The Mudcat Café TM
Thread #7684   Message #47312
Posted By: Steve Parkes
30-Nov-98 - 07:51 AM
Thread Name: Origins: Christmas Day in the Cookhouse
Subject: RE: Christmas Day in the Cookhouse
Found it! Here's the full text:

'Twas Christmas day in the cookhouse, and the place was neat and tidy.
The soldiers were eating their hot-cross buns - I'm a liar, that was Good Friday!
In the oven a turkey was sizzling and to make it look posh, I suppose,
They fetched the battallon baraber, to shingle its parson's nose!

Potatoes were cooked in their jackets, and carrots in pants - how unique!
A sheep's head was cooked with the eyes in - it had to see them through the week!
At one o'clock "dinner up" sounded; the sight made an old soldier blush:
They were dishing out Guinness for nothing, and fifteen got killed in the crush!

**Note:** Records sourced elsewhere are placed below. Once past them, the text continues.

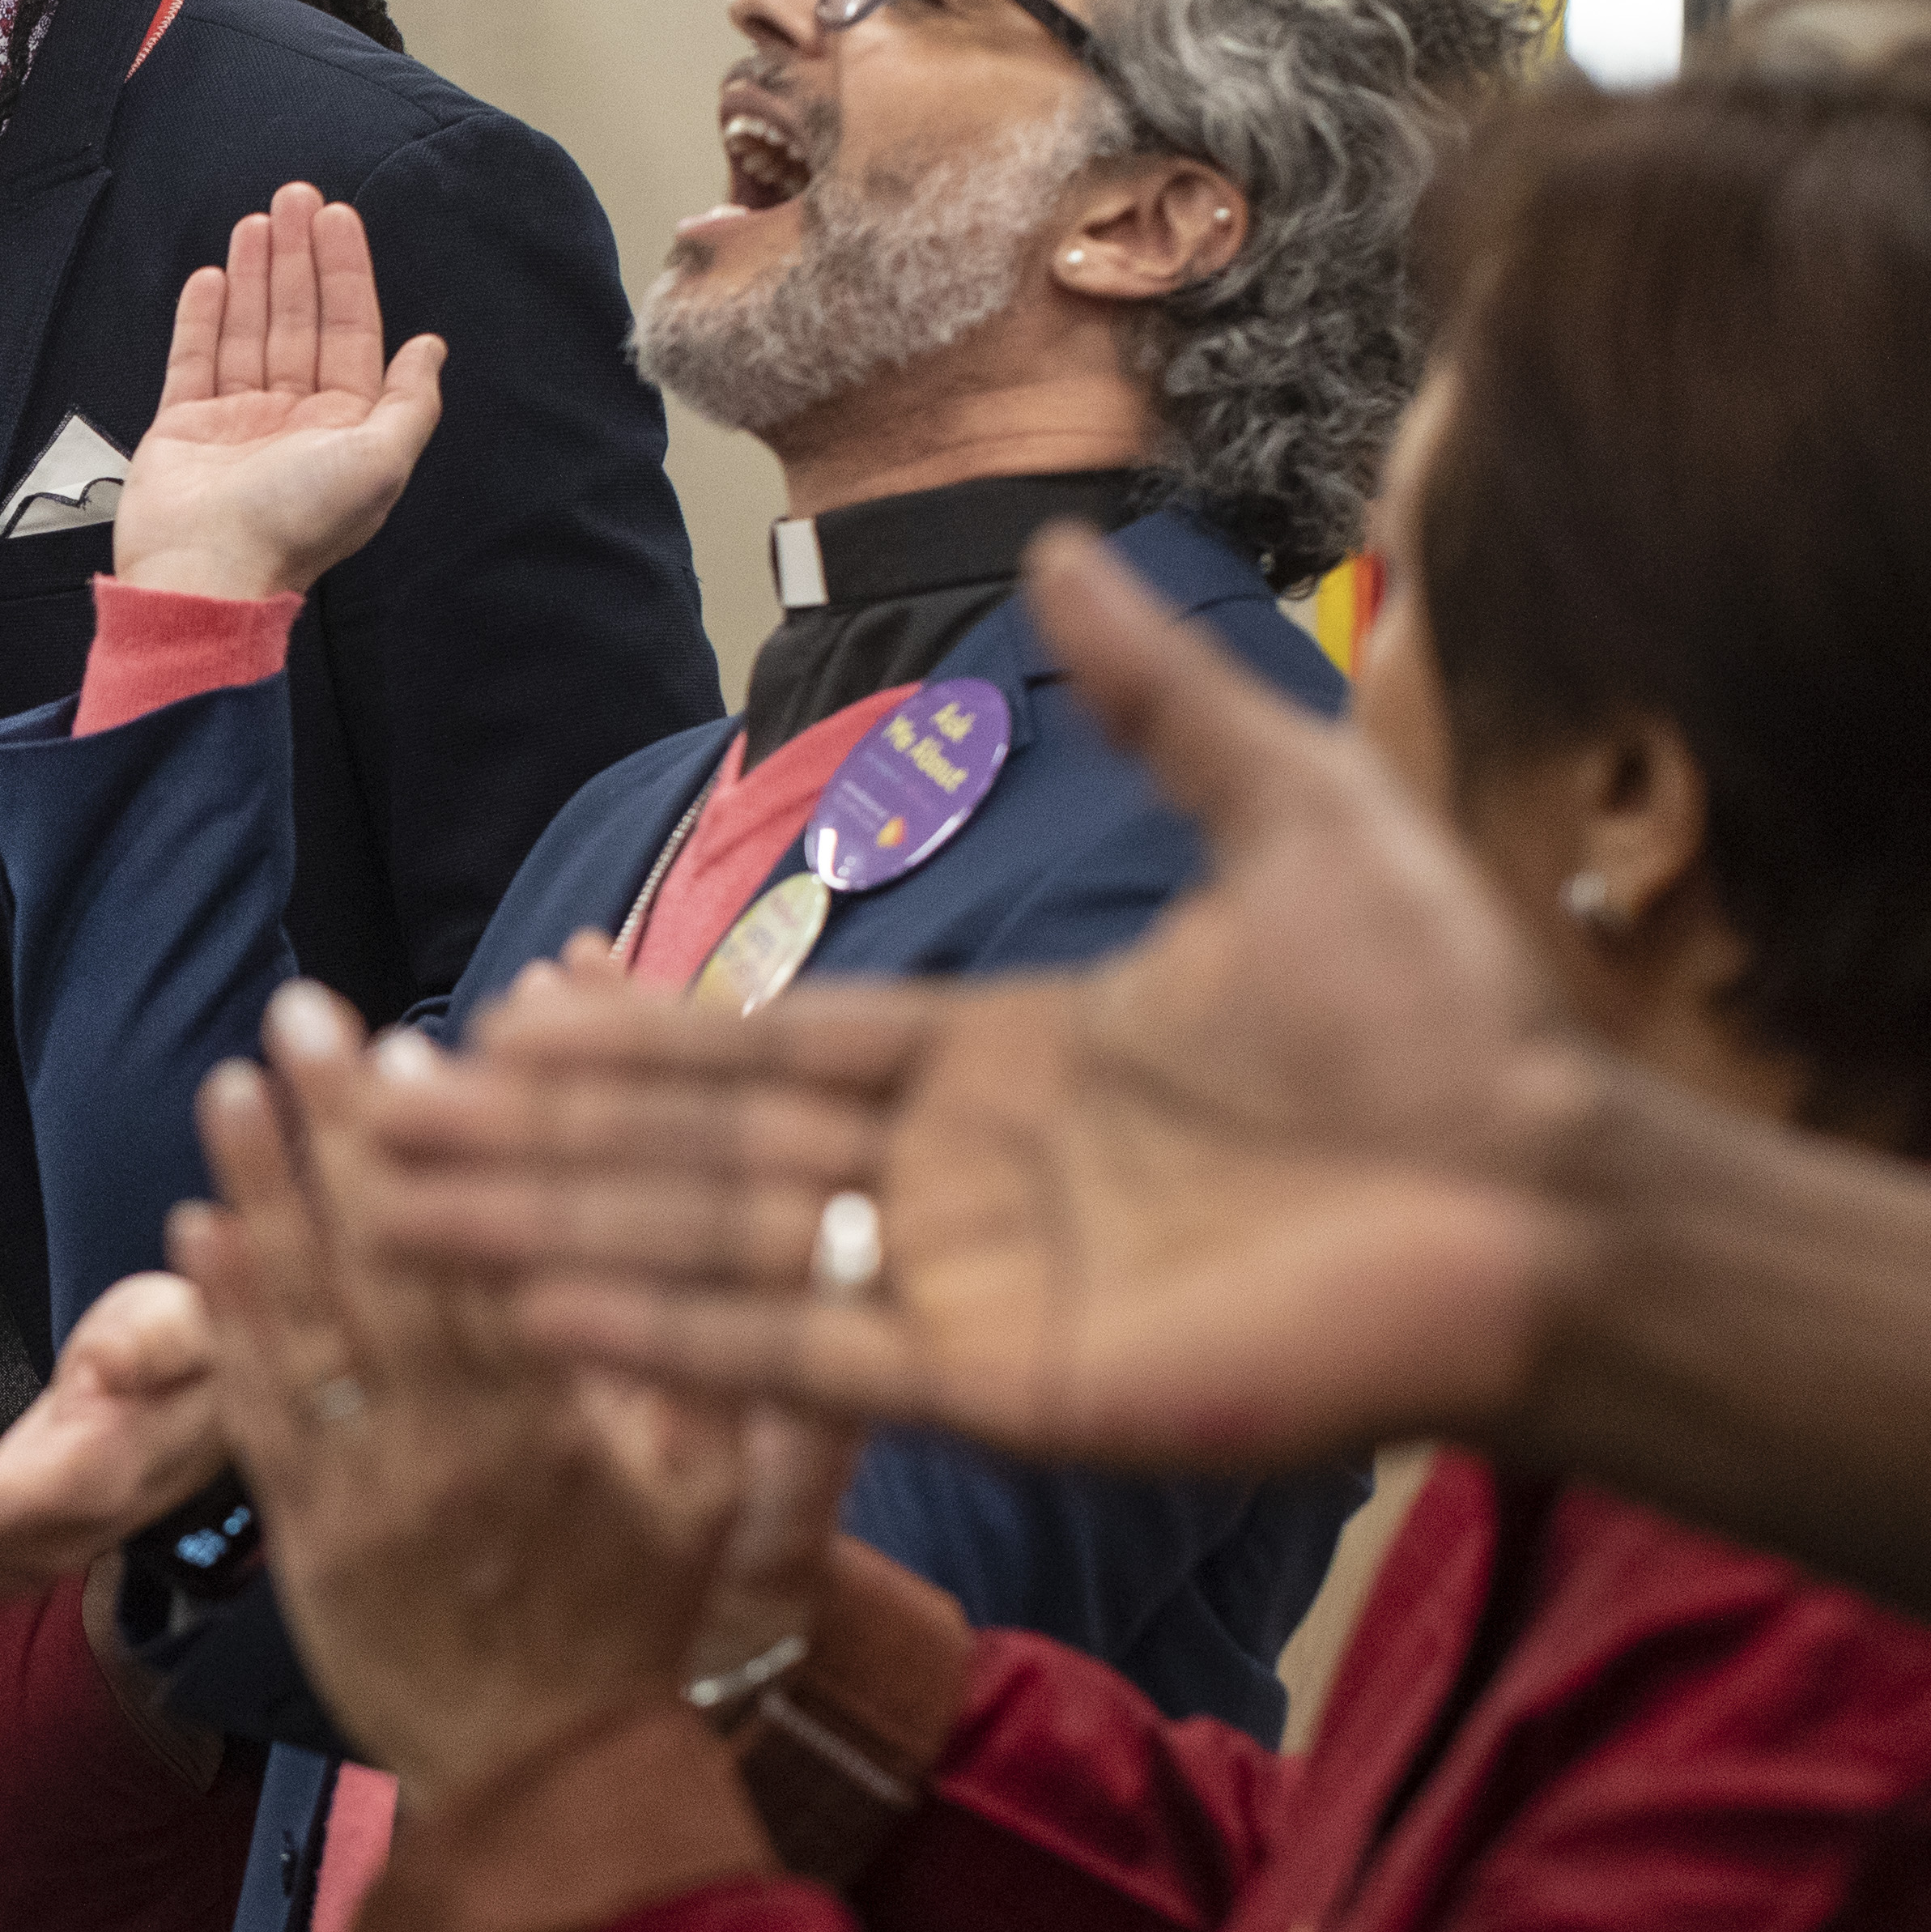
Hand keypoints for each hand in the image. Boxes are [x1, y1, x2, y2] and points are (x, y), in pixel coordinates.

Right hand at [114, 184, 446, 604]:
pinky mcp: (182, 427)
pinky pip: (194, 360)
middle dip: (299, 258)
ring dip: (255, 275)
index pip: (350, 333)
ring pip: (249, 331)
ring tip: (257, 220)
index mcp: (343, 427)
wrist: (208, 572)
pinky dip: (203, 318)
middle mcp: (293, 419)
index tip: (340, 218)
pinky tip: (213, 276)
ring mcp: (235, 421)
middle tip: (297, 196)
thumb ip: (410, 402)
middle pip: (299, 320)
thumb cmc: (296, 522)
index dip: (347, 274)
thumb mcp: (380, 462)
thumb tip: (430, 347)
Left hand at [180, 988, 740, 1814]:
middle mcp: (459, 1451)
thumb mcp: (712, 1498)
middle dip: (339, 1132)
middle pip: (389, 1264)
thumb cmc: (632, 1617)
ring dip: (261, 1196)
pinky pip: (259, 1412)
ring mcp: (372, 1494)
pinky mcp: (308, 1538)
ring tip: (229, 1090)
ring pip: (308, 1324)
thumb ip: (709, 1362)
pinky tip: (200, 1232)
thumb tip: (710, 1226)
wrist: (547, 1781)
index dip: (448, 1153)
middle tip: (299, 1016)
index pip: (494, 1260)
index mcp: (563, 1429)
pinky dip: (226, 1321)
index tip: (414, 1049)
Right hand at [368, 526, 1593, 1470]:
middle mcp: (953, 1176)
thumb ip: (1162, 700)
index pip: (766, 1042)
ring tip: (396, 1207)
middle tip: (374, 1111)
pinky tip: (539, 1307)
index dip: (631, 1030)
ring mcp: (962, 1282)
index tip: (503, 1008)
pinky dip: (663, 1332)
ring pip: (706, 1243)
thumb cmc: (1448, 1024)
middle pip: (695, 1145)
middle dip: (533, 1132)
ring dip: (548, 1229)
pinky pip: (794, 1348)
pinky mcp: (994, 1378)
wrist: (1556, 1199)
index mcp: (1002, 1060)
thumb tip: (1070, 554)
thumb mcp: (1294, 814)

A jazz band played in the mess-room, a fine lot of messers, it's true,
We told them to go and play Ludo, and they all answered "Fishcakes to you!"
In came the old sergeant-major, he'd walked all the way from his billet;
His chest was turned out, his toes were turned in, with his head back in case he'd spill it.

He wished all the troops "merry Christmas!", including the orderly man;
Some said, "Good old sergeant-major!", and other said "San fairy-ann".
Then up spoke one ancient warrior, his whiskers a nest for the sparrows -
The old man had first joined the army when the soldiers had used bows and arrows -

His grey eyes were flashing with anger, as he threw down his pudding and cursed:
"You dare to wish me 'merry Christmas'? You just hear my story first.
Ten years ago, as the crow flies, I came here with my darling bride,
It was springtime in the Rockies, so it must be the same outside.

We asked for some Christmas dinner; you gave us pease pudding and pork.
My poor wife went to the infirmary with a pain in her Belle of New York.
You're the man who stopped bacon from shrinking by making the cook fry in Lux,
And you wound up the cuckoo-clock backwards, so now it goes 'oo' 'fore it cucks!

So thank you and bless you and b - low you; you just take these curses from me:
May your wife give you nothing for dinner, and then warm it up for your tea;
Whatever you eat , may it always repeat, be it soup, fish, entree or horse-doovers;
May bluebottles and flies descend from the skies and use your bald head for manouevres;

May the patent expire on your evening dress shoes, may your Marcel waives all come uncurled,
May your flannel shirt shrink up the back of your neck and expose your deceit to the world!
And now that I've told you my story, I'll walk by myself to the gate.
And as for your old Christmas pudden, stick that - on the next fellow's plate!"t

It's in a book called The Book of Comic and Dramatic Monologues, compiled & edited by Michael Marshall & published by Elm Tree Books / Hamish Hamilton, London, England - ISBN 0-241-10738-5 or 0-241-10670-2.